◆ Instructions to follow:
The data below holds a line containing "checking and verify" and a line containing "Compatible with over"; please quote exactly those two lines and every line between them, and nothing else.

*** Dataset records ***

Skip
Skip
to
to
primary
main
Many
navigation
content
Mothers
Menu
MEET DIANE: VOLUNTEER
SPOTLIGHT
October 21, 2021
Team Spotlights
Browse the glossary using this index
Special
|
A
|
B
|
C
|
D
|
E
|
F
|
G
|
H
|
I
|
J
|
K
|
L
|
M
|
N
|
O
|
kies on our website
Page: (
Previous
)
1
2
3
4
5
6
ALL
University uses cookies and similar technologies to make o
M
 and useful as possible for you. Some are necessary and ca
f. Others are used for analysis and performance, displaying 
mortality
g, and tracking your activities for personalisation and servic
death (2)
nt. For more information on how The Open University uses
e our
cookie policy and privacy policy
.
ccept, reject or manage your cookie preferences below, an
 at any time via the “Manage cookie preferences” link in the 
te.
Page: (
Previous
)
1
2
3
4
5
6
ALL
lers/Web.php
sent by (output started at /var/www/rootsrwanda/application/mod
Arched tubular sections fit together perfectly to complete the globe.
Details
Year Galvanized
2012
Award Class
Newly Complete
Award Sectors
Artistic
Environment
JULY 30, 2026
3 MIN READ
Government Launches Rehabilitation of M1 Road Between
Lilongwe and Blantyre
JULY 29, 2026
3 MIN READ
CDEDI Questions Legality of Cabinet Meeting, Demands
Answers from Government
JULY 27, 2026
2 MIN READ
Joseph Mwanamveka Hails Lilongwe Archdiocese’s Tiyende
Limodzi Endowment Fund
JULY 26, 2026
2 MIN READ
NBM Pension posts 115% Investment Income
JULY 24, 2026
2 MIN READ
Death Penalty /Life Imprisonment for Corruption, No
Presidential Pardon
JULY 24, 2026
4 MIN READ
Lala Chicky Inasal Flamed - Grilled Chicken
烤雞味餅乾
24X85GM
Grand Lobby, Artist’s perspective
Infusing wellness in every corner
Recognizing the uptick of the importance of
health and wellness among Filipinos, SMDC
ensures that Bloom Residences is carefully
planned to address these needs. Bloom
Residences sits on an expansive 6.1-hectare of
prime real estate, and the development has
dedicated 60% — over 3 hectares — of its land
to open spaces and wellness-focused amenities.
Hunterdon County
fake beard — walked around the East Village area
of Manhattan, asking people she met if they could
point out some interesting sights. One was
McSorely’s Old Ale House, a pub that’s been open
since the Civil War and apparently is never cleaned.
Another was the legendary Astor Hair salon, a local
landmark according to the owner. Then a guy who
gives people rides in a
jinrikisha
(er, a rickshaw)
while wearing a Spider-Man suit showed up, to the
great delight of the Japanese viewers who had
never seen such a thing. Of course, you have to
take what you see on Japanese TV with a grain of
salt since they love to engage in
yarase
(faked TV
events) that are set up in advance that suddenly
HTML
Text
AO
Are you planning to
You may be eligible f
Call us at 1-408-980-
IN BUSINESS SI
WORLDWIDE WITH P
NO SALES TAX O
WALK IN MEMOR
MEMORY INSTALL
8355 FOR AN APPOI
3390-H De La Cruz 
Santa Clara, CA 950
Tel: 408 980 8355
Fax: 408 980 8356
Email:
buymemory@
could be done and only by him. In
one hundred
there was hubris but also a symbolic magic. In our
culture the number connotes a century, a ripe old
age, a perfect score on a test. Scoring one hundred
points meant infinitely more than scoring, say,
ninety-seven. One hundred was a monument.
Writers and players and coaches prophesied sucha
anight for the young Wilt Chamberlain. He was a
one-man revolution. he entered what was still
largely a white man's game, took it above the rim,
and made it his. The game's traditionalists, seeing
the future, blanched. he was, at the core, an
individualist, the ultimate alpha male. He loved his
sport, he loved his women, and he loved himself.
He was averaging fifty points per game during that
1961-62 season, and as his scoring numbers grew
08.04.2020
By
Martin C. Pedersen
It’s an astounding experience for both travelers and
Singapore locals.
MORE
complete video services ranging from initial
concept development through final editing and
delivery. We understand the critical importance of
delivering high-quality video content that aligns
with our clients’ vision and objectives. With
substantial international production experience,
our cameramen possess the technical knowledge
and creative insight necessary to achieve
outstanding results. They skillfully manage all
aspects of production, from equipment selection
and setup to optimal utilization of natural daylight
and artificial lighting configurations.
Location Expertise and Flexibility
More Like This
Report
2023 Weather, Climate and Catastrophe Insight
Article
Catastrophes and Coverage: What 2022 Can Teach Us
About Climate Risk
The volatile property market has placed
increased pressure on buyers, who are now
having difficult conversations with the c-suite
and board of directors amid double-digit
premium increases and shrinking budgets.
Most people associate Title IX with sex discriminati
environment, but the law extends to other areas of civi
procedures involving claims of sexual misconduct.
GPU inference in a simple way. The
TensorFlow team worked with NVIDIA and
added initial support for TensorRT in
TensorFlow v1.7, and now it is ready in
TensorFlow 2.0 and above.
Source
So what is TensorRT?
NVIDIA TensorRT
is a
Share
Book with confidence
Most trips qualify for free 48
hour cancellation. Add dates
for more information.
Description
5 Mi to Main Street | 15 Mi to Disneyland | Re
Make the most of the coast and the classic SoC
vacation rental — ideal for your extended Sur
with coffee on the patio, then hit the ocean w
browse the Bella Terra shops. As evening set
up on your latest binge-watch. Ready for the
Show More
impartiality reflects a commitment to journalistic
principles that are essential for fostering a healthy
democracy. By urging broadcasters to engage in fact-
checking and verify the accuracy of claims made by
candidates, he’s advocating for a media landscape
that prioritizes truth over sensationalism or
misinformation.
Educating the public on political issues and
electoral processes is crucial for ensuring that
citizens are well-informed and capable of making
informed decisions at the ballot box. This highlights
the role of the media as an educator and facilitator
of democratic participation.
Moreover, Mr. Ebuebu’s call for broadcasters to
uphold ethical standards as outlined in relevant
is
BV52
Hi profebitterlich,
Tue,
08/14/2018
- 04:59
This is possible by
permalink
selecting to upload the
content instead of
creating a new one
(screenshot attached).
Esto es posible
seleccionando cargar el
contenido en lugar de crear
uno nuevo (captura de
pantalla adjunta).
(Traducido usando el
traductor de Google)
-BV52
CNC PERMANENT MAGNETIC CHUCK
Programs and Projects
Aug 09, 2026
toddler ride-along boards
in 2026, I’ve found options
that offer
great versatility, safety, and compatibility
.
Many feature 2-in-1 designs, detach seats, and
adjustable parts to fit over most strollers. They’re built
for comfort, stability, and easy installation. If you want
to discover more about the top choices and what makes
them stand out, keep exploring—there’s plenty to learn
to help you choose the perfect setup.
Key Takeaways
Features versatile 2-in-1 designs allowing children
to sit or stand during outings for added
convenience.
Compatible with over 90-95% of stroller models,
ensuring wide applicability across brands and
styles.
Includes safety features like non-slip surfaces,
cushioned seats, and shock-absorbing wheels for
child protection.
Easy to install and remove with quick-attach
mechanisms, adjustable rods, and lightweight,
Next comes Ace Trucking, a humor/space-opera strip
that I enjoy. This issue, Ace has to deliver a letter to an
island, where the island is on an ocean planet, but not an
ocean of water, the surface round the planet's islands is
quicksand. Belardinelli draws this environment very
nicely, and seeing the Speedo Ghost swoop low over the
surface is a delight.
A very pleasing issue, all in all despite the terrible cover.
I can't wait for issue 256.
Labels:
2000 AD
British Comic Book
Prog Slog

***

◆ Task result:
checking and verify the accuracy of claims made by
candidates, he’s advocating for a media landscape
that prioritizes truth over sensationalism or
misinformation.
Educating the public on political issues and
electoral processes is crucial for ensuring that
citizens are well-informed and capable of making
informed decisions at the ballot box. This highlights
the role of the media as an educator and facilitator
of democratic participation.
Moreover, Mr. Ebuebu’s call for broadcasters to
uphold ethical standards as outlined in relevant
is
BV52
Hi profebitterlich,
Tue,
08/14/2018
- 04:59
This is possible by
permalink
selecting to upload the
content instead of
creating a new one
(screenshot attached).
Esto es posible
seleccionando cargar el
contenido en lugar de crear
uno nuevo (captura de
pantalla adjunta).
(Traducido usando el
traductor de Google)
-BV52
CNC PERMANENT MAGNETIC CHUCK
Programs and Projects
Aug 09, 2026
toddler ride-along boards
in 2026, I’ve found options
that offer
great versatility, safety, and compatibility
.
Many feature 2-in-1 designs, detach seats, and
adjustable parts to fit over most strollers. They’re built
for comfort, stability, and easy installation. If you want
to discover more about the top choices and what makes
them stand out, keep exploring—there’s plenty to learn
to help you choose the perfect setup.
Key Takeaways
Features versatile 2-in-1 designs allowing children
to sit or stand during outings for added
convenience.
Compatible with over 90-95% of stroller models,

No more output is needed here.